What is Bitcoin and how does it work?

What is Bitcoin?

Bitcoin is a cryptocurrency that was created by Satoshi Nakamoto in 2009. The person or group that established this digital currency used a pseudonym and their true identity is still a mystery.

Bitcoin is not operated by a centralized authority, unlike fiat currencies. Online transactions that are facilitated via Bitcoin usually have lower transaction fees associated with them.

There are not actual physical Bitcoins, since this is purely a digital currency, and balances are recorded on a public ledger that everyone can access. While this increases transparency, it requires a lot of computing power to keep the ledger up to date.

Bitcoin or BTC has become very popular, rising in value over time. It has spurred the creation of other digital currencies or altcoins, such as Ethereum and Binance Coin.

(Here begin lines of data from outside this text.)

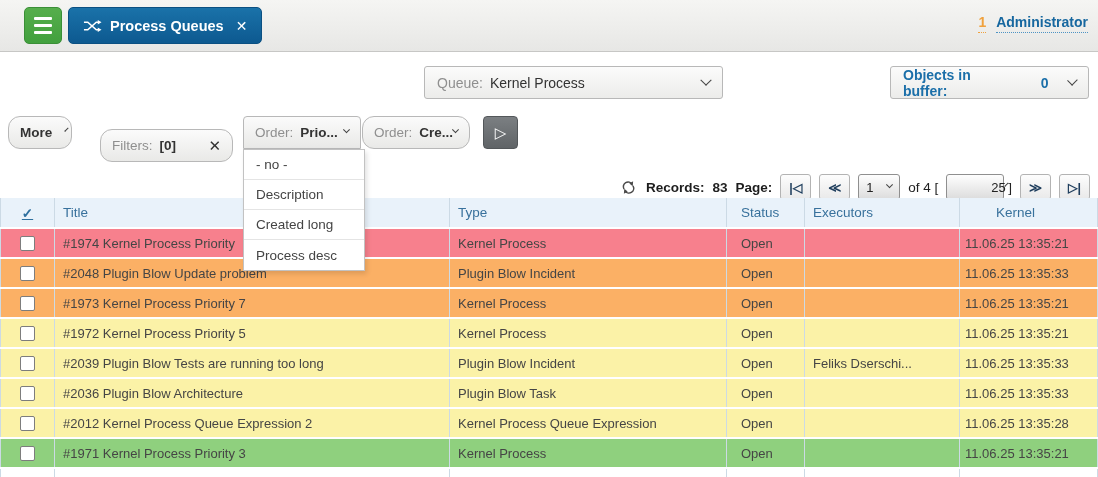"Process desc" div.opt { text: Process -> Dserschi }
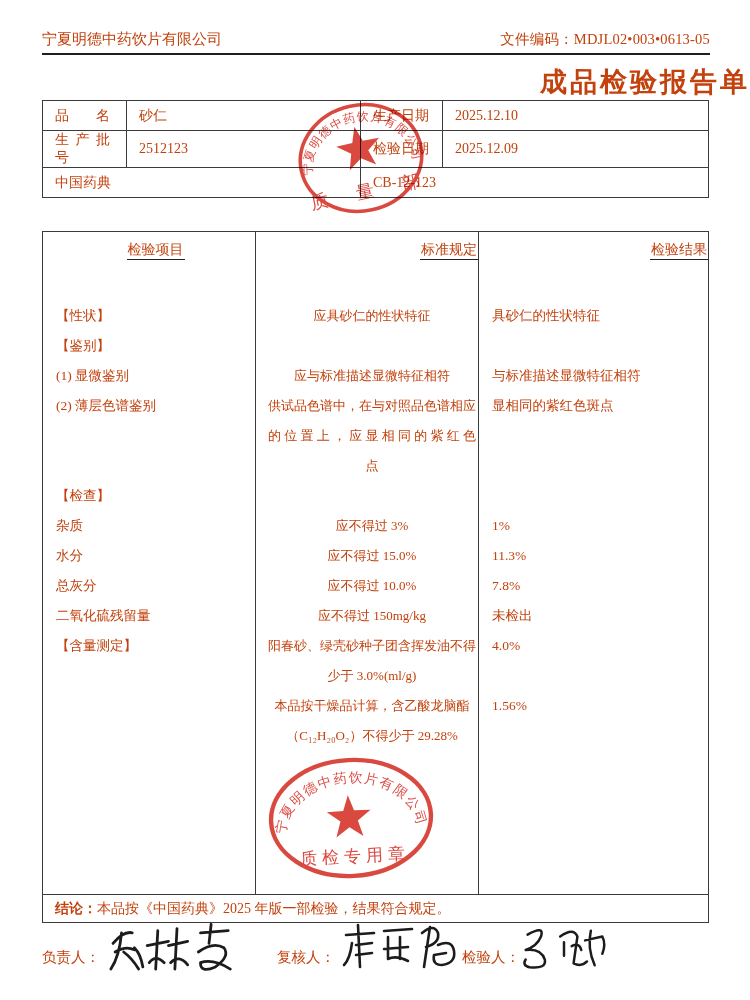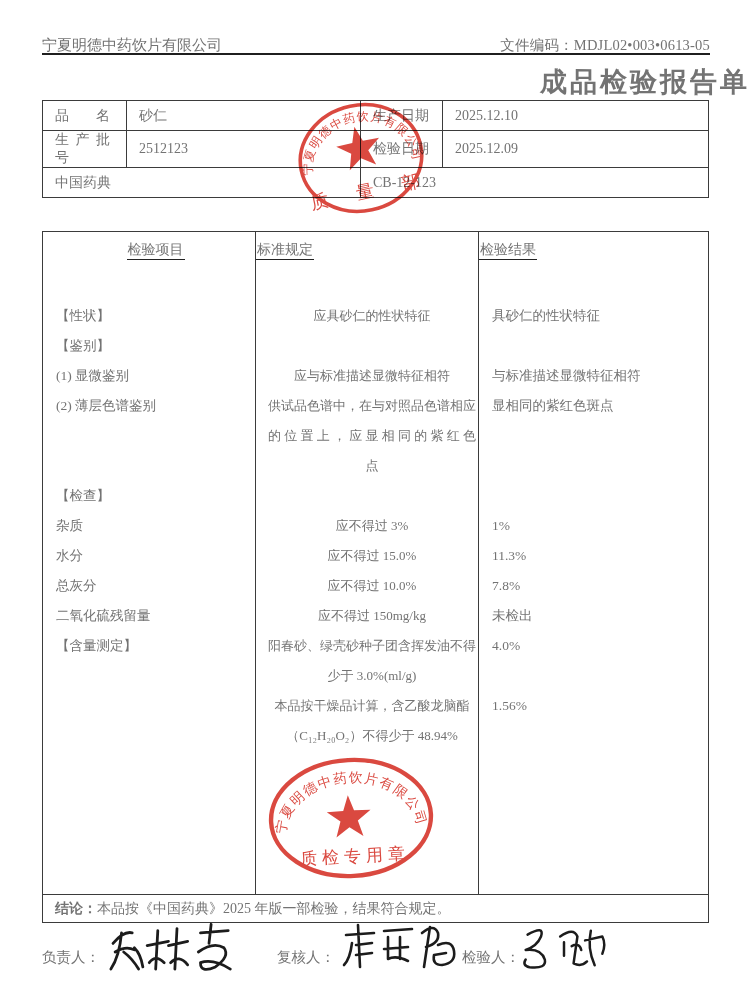"宁夏明德中药饮片有限公司" .page { color: #737373 -> #c2410c }
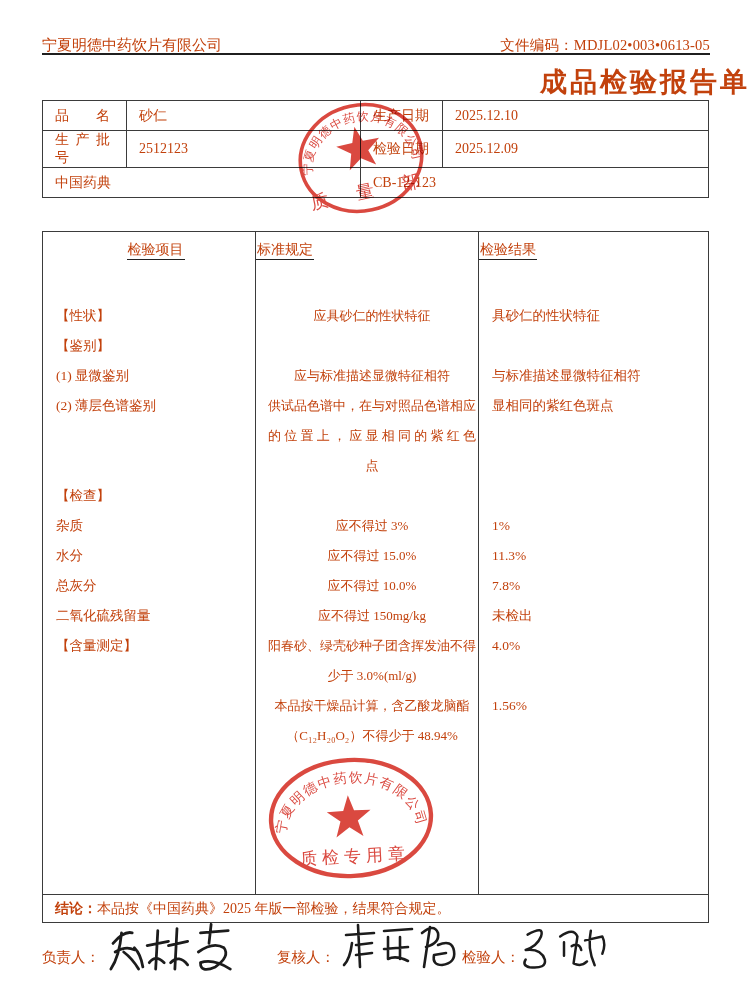"文件编码：MDJL02•003•0613-05" .doc-code { margin-top: 6px -> none }
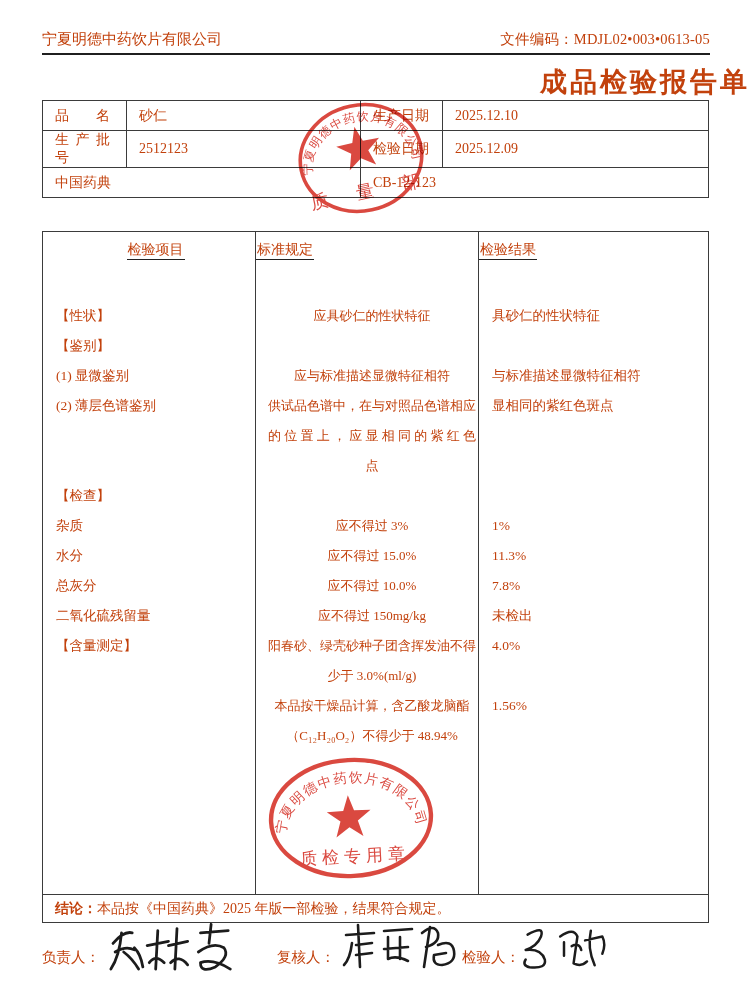"标准规定" .colhead { text-align: left -> right }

Peer-To-Peer and Bitcoin Technology

Bitcoins can be transferred from one user to another by using a peer-to-peer or P2P network and it was one of the first cryptocurrencies to make instant payments possible. The BTC network is completely decentralized, with various individuals, groups and companies investing in computing power.

What is meant by Bitcoin mining?

what is Bitcoin mining
Bitcoin mining requires a lot of computing power

In Bitcoin mining, different computational puzzles are solved in order to find a new block and add it to the blockchain. Bitcoin miners process these transactions.

Mining requires a lot of computing power but it’s the only process that allows new Bitcoins to enter circulation. Miners invest in the process because they want to earn a few BTC.

Every time a block is mined, transaction records are added and checked across the entire network. The rewards earned by miners decrease by half for every 200,000 or so blocks mined.

In 2009, miners earned 50 BTC for every block. By May 2020, when the third halving took place, miners were only able to earn 6.25 BTC every time they mined a block.

Benefits and Disadvantages of Bitcoin

Bitcoin controls the largest share of the cryptocurrency market, so it’s easy to trade it or use it in online transactions. Since it’s stored and recorded on a decentralized ledger, it’s less subject to external manipulation or political interference.

Although Bitcoin can be used to store value, it’s unpredictable, as the price constantly fluctuates. In 2017 you could get $20,000 per BTC but just four years later you were only able to sell a Bitcoin for half that.

It’s expensive to invest in mining BTC. In addition, the periodic halving negatively impacts rewards.